PAGE TEXT =
━━━━━━━━━━
Swarm

Below is a code example that defines a federated learning swarm using the Manta platform. The FLSwarm class demonstrates how to set up the worker, aggregator, and scheduler modules.

from pathlib import Path
from manta.module import Module
from manta.swarm import Swarm
from manta_light.utils import numpy_to_bytes
from modules.worker.model import MLP

class FLSwarm(Swarm):
    def __init__(self):
        super().__init__()

        # Define the Aggregator module, which combines updates from all workers
        self.aggregator = Module(
            Path("modules/aggregator.py"),
            "fl-pytorch-mnist:latest",  # Docker image used for the aggregator
            method="any",               # Execution method
            fixed=False,
            maximum=1,                  # Only one aggregator is used
            alias="aggregator",
        )

        # Define the Worker module, which handles local model training
        self.worker = Module(
            Path("modules/worker"),
            "fl-pytorch-mnist:latest",  # Docker image used for workers
            alias="worker",
        )

        # Define the Scheduler module, which manages the swarm's iterations
        self.scheduler = Module(
            Path("modules/scheduler.py"),
            "fl-pytorch-mnist:latest",  # Docker image used for the scheduler
            maximum=1,                  # Only one scheduler is used
            alias="scheduler",
        )

        # Set global hyperparameters shared by all tasks in the swarm
        self.set_global(
            "hyperparameters",
            {
                "epochs": 1,
                "batch_size": 32,
                "loss": "CrossEntropyLoss",
                "loss_params": {},
                "optimizer": "SGD",
                "optimizer_params": {"lr": 0.01, "momentum": 0.9},
            },
        )

        # Initialize the global model parameters,
        # converting them to bytes for transmission
        self.set_global("global_model_params", numpy_to_bytes(MLP().get_weights()))

    def execute(self):
        """
        Define the execution flow of the swarm:
        - Each iteration starts with the Worker.
        - The results are then sent to the Aggregator.
        - The Scheduler decides if the swarm should continue or stop based on convergence.
━━━━━━━━━━
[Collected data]
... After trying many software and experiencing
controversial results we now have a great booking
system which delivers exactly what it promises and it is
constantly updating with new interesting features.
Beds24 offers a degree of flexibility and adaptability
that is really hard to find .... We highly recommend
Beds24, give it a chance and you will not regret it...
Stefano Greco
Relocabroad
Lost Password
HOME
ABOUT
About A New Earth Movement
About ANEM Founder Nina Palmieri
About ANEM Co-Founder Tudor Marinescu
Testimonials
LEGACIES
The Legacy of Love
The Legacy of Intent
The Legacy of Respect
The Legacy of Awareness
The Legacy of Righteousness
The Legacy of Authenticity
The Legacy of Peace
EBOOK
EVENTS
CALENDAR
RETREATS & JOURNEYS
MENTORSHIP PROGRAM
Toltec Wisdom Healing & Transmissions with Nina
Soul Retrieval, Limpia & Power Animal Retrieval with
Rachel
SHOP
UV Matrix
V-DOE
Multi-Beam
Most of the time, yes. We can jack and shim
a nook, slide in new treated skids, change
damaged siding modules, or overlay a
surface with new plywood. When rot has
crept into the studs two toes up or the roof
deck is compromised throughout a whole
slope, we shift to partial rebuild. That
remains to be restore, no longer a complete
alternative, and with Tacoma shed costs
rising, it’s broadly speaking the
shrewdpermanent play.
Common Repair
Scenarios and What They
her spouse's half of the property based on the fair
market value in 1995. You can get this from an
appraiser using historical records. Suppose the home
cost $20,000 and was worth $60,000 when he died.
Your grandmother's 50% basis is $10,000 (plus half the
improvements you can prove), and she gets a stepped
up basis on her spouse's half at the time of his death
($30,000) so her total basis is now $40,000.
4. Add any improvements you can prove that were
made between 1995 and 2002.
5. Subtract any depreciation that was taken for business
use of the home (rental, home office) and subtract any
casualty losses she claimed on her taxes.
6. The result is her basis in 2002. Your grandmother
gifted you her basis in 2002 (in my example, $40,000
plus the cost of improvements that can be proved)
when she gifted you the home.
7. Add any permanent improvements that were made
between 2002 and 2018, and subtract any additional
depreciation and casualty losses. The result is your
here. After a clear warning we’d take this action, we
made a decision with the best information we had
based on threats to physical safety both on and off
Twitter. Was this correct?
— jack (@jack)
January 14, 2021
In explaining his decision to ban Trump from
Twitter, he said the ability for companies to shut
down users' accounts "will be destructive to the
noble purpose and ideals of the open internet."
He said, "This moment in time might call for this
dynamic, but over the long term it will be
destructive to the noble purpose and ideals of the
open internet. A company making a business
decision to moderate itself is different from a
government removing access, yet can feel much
━━━━━━━━━━
WORK ITEM = In two sentences, summarize the swarm code example.

PROBLEM SOLUTION = The swarm code example defines a federated learning swarm on the Manta platform through an FLSwarm class that sets up three modules: a single aggregator that combines updates from all workers, workers that handle local model training, and a single scheduler that manages the swarm's iterations. It also sets global hyperparameters shared by all tasks in the swarm and initializes the global model parameters, converting them to bytes for transmission.